> _Your assignment_: Please copy the Elster passage from "One place where" up to and including "groups of individuals?", and put "institutional engineering" wherever "institutional design" appears.

> _Excerpt to read_:
━━━━━━
One place where Jon Elster's philosophical thinking intersects with empirical social science is in the field of institutional design. This involves an important question: What features of institutional design can be identified as having beneficent features of operation when exercised by normal groups of individuals?
This topic has cropped up several times in Elster's career. One important instance is the work he highlighted about alternatives to market society in Alternatives to Capitalism (Jon Elster and Karl Ove Moene, eds., 1989). Here is how Elster and Moene put the point in their introduction:
Capitalism -- actually existing capitalism -- appears in many respects to be an ugly, irrational, wasteful way of organising the production and distribution of goods and services.... Five of the essays in the present volume discuss whether there could be alternatives to presently existing capitalism other than central planning. Could, for instance, central planning be tempered by the market, or capitalism tempered by planning? (1-2)So the core questions that arise here are these: Are there workable alternatives concerning the coordination of work and the management of property that work better than laissez-faire capitalism and wage labor? And what does "better" mean in this context? A partial answer to the "better" question might go along these lines: we want workable institutions that better embody equality and self-control than an unregulated market. "Workable" means "reasonably efficient and productive", and self-control means something like "shop floor self-determination."
━━━━━━
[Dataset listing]
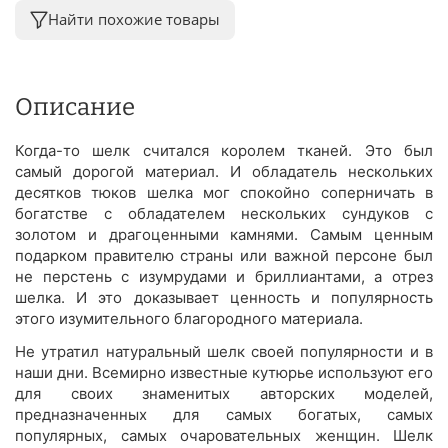
Найти похожие товары
Описание
Когда-то шелк считался королем тканей. Это был
самый дорогой материал. И обладатель нескольких
десятков тюков шелка мог спокойно соперничать в
богатстве с обладателем нескольких сундуков с
золотом и драгоценными камнями. Самым ценным
подарком правителю страны или важной персоне был
не перстень с изумрудами и бриллиантами, а отрез
шелка. И это доказывает ценность и популярность
этого изумительного благородного материала.
Не утратил натуральный шелк своей популярности и в
наши дни. Всемирно известные кутюрье используют его
для своих знаменитых авторских моделей,
предназначенных для самых богатых, самых
популярных, самых очаровательных женщин. Шелк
━━━━━━
> _Response to the exercise_:
One place where Jon Elster's philosophical thinking intersects with empirical social science is in the field of institutional engineering. This involves an important question: What features of institutional engineering can be identified as having beneficent features of operation when exercised by normal groups of individuals?